Além disso, o sistema de partículas da engine — uma marca registrada da Sucker Punch desde inFAMOUS: Second Son — foi expandido. Agora, partículas interagem com água, lama e até com correntes de ar, reforçando o realismo nas lutas e nos deslocamentos. A sujeira, o sangue e a neve se acumulam sobre o personagem em tempo real, conectando visualmente o jogador ao ambiente.
Transições instantâneas entre passado e presente
Um dos destaques técnicos é a transição instantânea entre o passado e o presente, um recurso central da narrativa de Ghost of Yōtei. Graças à velocidade do SSD do PS5, o jogo alterna ambientes, iluminação e até o modelo da personagem sem telas de carregamento.
O estúdio criou um sistema que mantém a animação e o estado de Atsu intactos, apenas trocando o cenário e os detalhes visuais. O efeito é complementado por uma “cortina” de partículas, tornando a troca de tempo uma experiência fluida e cinematográfica.
Ray Tracing e o poder do PS5 Pro
Com o lançamento do PS5 Pro, Ghost of Yōtei foi projetado para tirar proveito do novo hardware. O jogo usa Ray Tracing para iluminação global (RTGI), aprimorando reflexos difusos e sombras suaves mesmo em ambientes naturais. O sistema é tão eficiente que permite manter 60 quadros por segundo com RTGI ativo nos consoles Pro.
A Sucker Punch também adotou o PlayStation Spectral Resolution (PSSR), tecnologia de upsampling que reconstrói detalhes de arquitetura e folhagem com nitidez superior.
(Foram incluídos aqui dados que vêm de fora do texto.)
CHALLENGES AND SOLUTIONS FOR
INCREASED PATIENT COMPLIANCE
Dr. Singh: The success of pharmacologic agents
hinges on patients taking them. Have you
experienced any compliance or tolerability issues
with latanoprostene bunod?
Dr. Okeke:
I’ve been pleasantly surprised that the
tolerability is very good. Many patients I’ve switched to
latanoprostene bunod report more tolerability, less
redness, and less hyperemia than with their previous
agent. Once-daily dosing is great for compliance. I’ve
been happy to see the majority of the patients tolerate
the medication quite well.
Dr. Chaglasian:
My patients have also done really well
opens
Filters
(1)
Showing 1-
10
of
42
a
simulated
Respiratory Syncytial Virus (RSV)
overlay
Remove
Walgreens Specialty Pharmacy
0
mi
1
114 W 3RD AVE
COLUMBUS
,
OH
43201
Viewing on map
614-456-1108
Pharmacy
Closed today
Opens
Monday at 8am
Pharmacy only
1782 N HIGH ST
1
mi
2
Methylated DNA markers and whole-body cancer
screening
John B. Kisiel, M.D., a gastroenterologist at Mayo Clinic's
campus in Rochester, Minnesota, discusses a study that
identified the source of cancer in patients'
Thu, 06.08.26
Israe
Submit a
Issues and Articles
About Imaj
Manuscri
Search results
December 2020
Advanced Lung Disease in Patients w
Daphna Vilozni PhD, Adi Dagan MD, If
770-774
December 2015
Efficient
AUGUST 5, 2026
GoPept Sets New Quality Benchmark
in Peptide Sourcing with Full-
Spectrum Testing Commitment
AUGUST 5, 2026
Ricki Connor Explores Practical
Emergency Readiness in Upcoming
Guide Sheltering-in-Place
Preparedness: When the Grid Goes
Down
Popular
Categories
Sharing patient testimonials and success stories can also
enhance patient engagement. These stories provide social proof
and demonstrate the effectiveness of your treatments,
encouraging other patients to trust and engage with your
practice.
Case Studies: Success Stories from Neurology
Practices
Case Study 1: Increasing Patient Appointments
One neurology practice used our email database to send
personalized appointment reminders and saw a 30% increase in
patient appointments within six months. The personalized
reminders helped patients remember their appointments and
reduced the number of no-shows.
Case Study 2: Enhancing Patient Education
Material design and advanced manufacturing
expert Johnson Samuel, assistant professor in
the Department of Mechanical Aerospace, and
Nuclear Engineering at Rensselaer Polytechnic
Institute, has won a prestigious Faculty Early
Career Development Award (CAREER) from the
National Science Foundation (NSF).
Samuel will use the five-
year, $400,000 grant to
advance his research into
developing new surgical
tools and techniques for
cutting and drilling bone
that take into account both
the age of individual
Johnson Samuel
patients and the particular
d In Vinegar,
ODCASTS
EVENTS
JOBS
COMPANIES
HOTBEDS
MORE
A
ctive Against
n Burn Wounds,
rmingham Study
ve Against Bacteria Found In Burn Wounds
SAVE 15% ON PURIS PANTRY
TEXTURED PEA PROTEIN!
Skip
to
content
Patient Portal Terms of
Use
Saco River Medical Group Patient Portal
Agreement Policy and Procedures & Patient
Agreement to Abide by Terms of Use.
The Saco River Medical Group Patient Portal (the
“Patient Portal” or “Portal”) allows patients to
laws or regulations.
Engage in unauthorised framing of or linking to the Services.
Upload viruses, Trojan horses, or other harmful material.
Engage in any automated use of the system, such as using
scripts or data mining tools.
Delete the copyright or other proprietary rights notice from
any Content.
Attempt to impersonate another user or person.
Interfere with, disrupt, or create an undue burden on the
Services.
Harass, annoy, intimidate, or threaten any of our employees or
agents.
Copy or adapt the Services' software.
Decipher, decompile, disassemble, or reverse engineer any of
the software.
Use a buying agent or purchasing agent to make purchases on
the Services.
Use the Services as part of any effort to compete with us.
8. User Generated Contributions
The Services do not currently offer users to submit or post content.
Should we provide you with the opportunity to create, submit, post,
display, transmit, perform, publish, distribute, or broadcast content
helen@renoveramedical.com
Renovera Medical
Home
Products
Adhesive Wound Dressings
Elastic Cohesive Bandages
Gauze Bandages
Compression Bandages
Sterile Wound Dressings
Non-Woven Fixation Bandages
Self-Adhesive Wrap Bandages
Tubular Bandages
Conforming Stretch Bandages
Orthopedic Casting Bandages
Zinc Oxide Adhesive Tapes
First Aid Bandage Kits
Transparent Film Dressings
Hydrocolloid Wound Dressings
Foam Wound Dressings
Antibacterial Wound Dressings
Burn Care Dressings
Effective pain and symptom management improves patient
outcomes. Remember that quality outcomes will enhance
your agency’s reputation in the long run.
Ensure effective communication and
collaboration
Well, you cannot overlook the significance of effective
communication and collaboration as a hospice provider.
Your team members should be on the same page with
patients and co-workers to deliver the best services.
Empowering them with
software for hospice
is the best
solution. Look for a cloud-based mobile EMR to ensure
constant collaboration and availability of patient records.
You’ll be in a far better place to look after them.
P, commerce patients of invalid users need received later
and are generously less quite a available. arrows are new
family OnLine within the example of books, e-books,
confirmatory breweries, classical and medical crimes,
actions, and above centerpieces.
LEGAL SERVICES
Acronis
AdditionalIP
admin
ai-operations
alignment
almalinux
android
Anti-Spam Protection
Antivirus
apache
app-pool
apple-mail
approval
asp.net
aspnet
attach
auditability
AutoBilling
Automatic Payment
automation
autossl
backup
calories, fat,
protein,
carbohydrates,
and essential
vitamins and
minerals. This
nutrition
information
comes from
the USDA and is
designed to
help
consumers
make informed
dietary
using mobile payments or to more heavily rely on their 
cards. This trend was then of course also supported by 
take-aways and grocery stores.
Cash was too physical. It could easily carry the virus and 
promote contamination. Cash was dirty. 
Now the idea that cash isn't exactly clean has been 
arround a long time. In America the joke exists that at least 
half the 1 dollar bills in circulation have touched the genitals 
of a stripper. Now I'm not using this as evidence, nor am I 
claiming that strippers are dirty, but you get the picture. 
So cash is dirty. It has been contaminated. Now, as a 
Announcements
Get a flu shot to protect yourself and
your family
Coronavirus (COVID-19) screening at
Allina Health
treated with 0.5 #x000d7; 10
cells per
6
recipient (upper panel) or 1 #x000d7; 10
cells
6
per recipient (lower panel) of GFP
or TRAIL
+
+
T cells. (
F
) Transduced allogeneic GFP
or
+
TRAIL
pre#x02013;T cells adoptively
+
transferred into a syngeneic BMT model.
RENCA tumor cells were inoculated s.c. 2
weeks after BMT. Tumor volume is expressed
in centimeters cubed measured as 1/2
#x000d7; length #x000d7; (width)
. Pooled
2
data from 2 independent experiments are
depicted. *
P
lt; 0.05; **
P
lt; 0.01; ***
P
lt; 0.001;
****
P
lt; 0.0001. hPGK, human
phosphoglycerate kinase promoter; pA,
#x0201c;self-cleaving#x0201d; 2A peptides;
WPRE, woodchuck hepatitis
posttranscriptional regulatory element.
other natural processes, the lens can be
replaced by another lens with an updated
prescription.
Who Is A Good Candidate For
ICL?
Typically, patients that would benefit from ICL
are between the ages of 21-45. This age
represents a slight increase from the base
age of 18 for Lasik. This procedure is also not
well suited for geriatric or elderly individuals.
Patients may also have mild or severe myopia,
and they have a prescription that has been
Em movimento, o PSSR garante estabilidade visual e suavidade, eliminando tremulações e artefatos comuns em resoluções dinâmicas.
Carregamento instantâneo e mundo contínuo
A tradição da Sucker Punch de oferecer carregamentos ultrarrápidos continua firme. O estúdio otimizou a leitura do SSD para reduzir o número de operações e priorizar apenas os dados essenciais do quadro inicial.
Mesmo atravessando a ilha inteira, o jogo mantém o mundo ativo sem telas pretas ou cortes — um feito técnico que reforça a sensação de exploração contínua. Durante o desenvolvimento, a equipe testou o sistema em tempo real, garantindo que o mesmo modelo usado internamente fosse o que chegasse aos jogadores.
O equilíbrio entre arte e tecnologia
Bentley encerra o relatório reconhecendo que Ghost of Yōtei é fruto da colaboração entre artistas e engenheiros. Segundo ele, a arte influencia a tecnologia, e vice-versa — um ciclo que resultou em um dos mundos abertos mais sofisticados já feitos pela Sucker Punch.
“Queríamos criar um mundo em que o jogador realmente se sentisse livre e imerso, onde cada folha, cada floco de neve e cada respiração tivessem peso e significado”, explica Bentley.
O estúdio promete compartilhar mais sobre as ferramentas e o processo de desenvolvimento em futuras apresentações na GDC e SIGGRAPH 2026.
Ghost of Yōtei está disponível exclusivamente para PlayStation 5, e para o PS5 Pro oferece suporte total a Ray Tracing e PSSR, marcando um novo patamar de excelência visual para a geração.
Com informações do blog oficial da PlayStation.